Read a file in buffer from FTP python

Question 1

Make sure to login to the ftp server first. After this, use retrbinary which pulls the file in binary mode. It uses a callback on each chunk of the file. You can use this to load it into a string.

from ftplib import FTP
ftp = FTP('ftp.ncbi.nlm.nih.gov')
ftp.login() # Username: anonymous password: anonymous@

# Setup a cheap way to catch the data (could use StringIO too)
data = []
def handle_binary(more_data):
    data.append(more_data)

resp = ftp.retrbinary("RETR pub/pmc/PMC-ids.csv.gz", callback=handle_binary)
data = "".join(data)

Bonus points: how about we decompress the string while we're at it?

Easy mode, using data string above

import gzip
import StringIO
zippy = gzip.GzipFile(fileobj=StringIO.StringIO(data))
uncompressed_data = zippy.read()

Little bit better, full solution:

from ftplib import FTP
import gzip
import StringIO

ftp = FTP('ftp.ncbi.nlm.nih.gov')
ftp.login() # Username: anonymous password: anonymous@

sio = StringIO.StringIO()
def handle_binary(more_data):
    sio.write(more_data)

resp = ftp.retrbinary("RETR pub/pmc/PMC-ids.csv.gz", callback=handle_binary)
sio.seek(0) # Go back to the start
zippy = gzip.GzipFile(fileobj=sio)

uncompressed = zippy.read()

In reality, it would be much better to decompress on the fly but I don't see a way to do that with the built in libraries (at least not easily).

Question 2

There are two easy ways I can think of to download a file using FTP and store it locally:

Using ftplib:

from ftplib import FTP

ftp = FTP('ftp.ncbi.nlm.nih.gov')
ftp.login()
ftp.cwd('pub/pmc')
ftp.retrbinary('RETR PMC-ids.csv.gz', open('PMC-ids.csv.gz', 'wb').write)
ftp.quit()

Using urllib

from urllib import urlretrieve

urlretrieve("ftp://ftp.ncbi.nlm.nih.gov/pub/pmc/PMC-ids.csv.gz", "PMC-ids.csv.gz")

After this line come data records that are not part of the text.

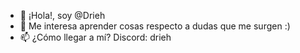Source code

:- 👋 ¡Hola!, soy @Drieh
- 👀 Me interesa aprender cosas respecto a dudas que me surgen :)
- 📫 ¿Cómo llegar a mí? Discord: drieh

<!---
Drieh/Drieh is a ✨ special ✨ repository because its `README.md` (this file) appears on your GitHub profile.
You can click the Preview link to take a look at your changes.
--->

If you don't want to download and store it to a file, but you want to process it gradually as it comes, I suggest using urllib2:

from urllib2 import urlopen

u = urlopen("ftp://ftp.ncbi.nlm.nih.gov/pub/pmc/readme.txt")

for line in u:
   print line

which prints your file line by line.

Question 3

That is not possible. To process data on the server, you need to have some sort of execution permissions, be it for a shell script you would send or SQL access.

FTP is pure file transfer, no execution allowed. You will need either to enable SSH access, load the data into a Database and access that with queries or download the file with urllib then process it locally, like this:

import urllib
handle = urllib.urlopen('ftp://ftp.ncbi.nlm.nih.gov/pub/pmc/PMC-ids.csv.gz')
# Use data, maybe: buffer = handle.read()

In particular, I think the third one is the only zero-effort solution.